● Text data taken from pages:
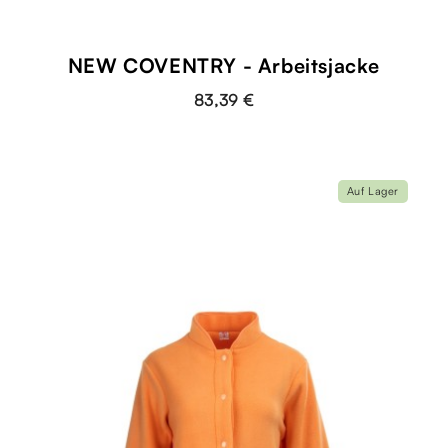
NEW COVENTRY - Arbeitsjacke
83,39 €
Auf Lager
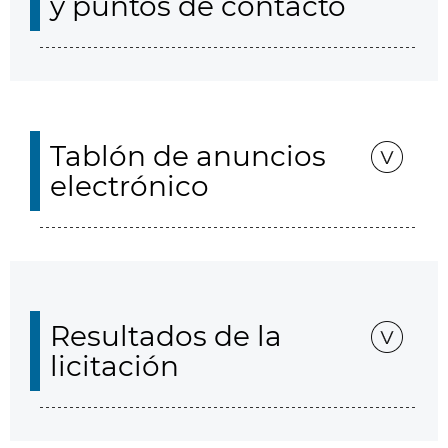
y puntos de contacto
Tablón de anuncios
electrónico
Resultados de la
licitación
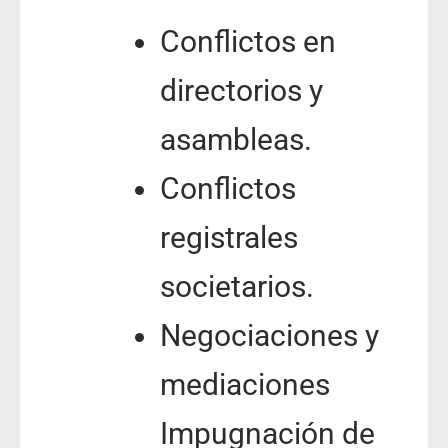
Conflictos en
directorios y
asambleas.
Conflictos
registrales
societarios.
Negociaciones y
mediaciones
Impugnación de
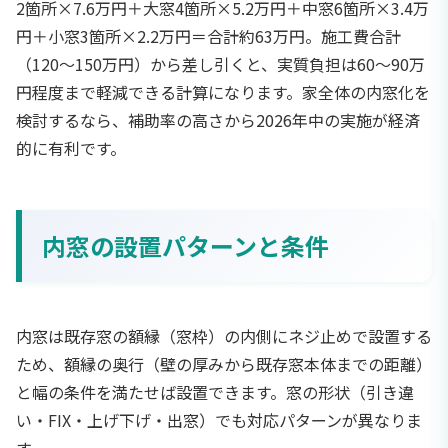
2箇所×7.6万円＋大窓4箇所×5.2万円＋中窓6箇所×3.4万
円＋小窓3箇所×2.2万円＝合計約63万円。施工費合計
（120〜150万円）から差し引くと、実質負担は60〜90万
円程度まで軽減できる計算になります。家全体の内窓化を
検討するなら、補助率の高さから2026年中の実施が経済
的に有利です。
内窓の設置パターンと条件
内窓は既存窓の額縁（窓枠）の内側にネジ止めで設置する
ため、額縁の奥行（壁の厚みから既存窓本体までの距離）
と幅の条件を満たせば設置できます。窓の形状（引き違
い・FIX・上げ下げ・出窓）でも対応パターンが異なりま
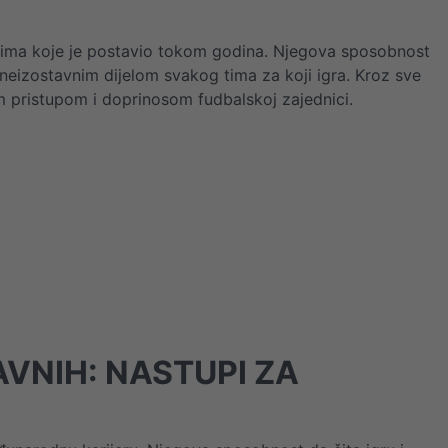
ljima koje je postavio tokom godina. Njegova sposobnost
ni neizostavnim dijelom svakog tima za koji igra. Kroz sve
im pristupom i doprinosom fudbalskoj zajednici.
VNIH: NASTUPI ZA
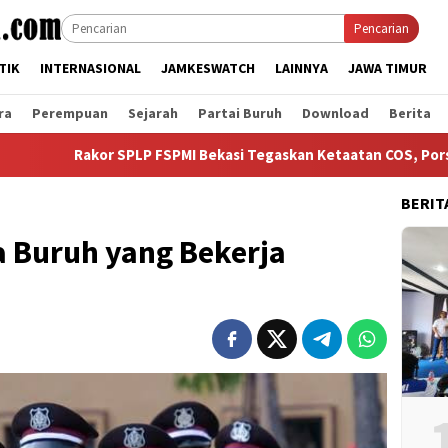
Pencarian
TIK
INTERNASIONAL
JAMKESWATCH
LAINNYA
JAWA TIMUR
ra
Perempuan
Sejarah
Partai Buruh
Download
Berita
P FSPMI Bekasi Tegaskan Ketaatan COS, Porselope dan Kegiatan 
BERIT
a Buruh yang Bekerja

● Instructions for the task:
Copy every line above word for word, leaving out the pictures.

● Solution for this exercise:
NEW COVENTRY - Arbeitsjacke
83,39 €
Auf Lager
y puntos de contacto
Tablón de anuncios
electrónico
Resultados de la
licitación
Conflictos en
directorios y
asambleas.
Conflictos
registrales
societarios.
Negociaciones y
mediaciones
Impugnación de
2箇所×7.6万円＋大窓4箇所×5.2万円＋中窓6箇所×3.4万
円＋小窓3箇所×2.2万円＝合計約63万円。施工費合計
（120〜150万円）から差し引くと、実質負担は60〜90万
円程度まで軽減できる計算になります。家全体の内窓化を
検討するなら、補助率の高さから2026年中の実施が経済
的に有利です。
内窓の設置パターンと条件
内窓は既存窓の額縁（窓枠）の内側にネジ止めで設置する
ため、額縁の奥行（壁の厚みから既存窓本体までの距離）
と幅の条件を満たせば設置できます。窓の形状（引き違
い・FIX・上げ下げ・出窓）でも対応パターンが異なりま
ljima koje je postavio tokom godina. Njegova sposobnost
ni neizostavnim dijelom svakog tima za koji igra. Kroz sve
im pristupom i doprinosom fudbalskoj zajednici.
VNIH: NASTUPI ZA
Pencarian
TIK
INTERNASIONAL
JAMKESWATCH
LAINNYA
JAWA TIMUR
ra
Perempuan
Sejarah
Partai Buruh
Download
Berita
P FSPMI Bekasi Tegaskan Ketaatan COS, Porselope dan Kegiatan 
BERIT
a Buruh yang Bekerja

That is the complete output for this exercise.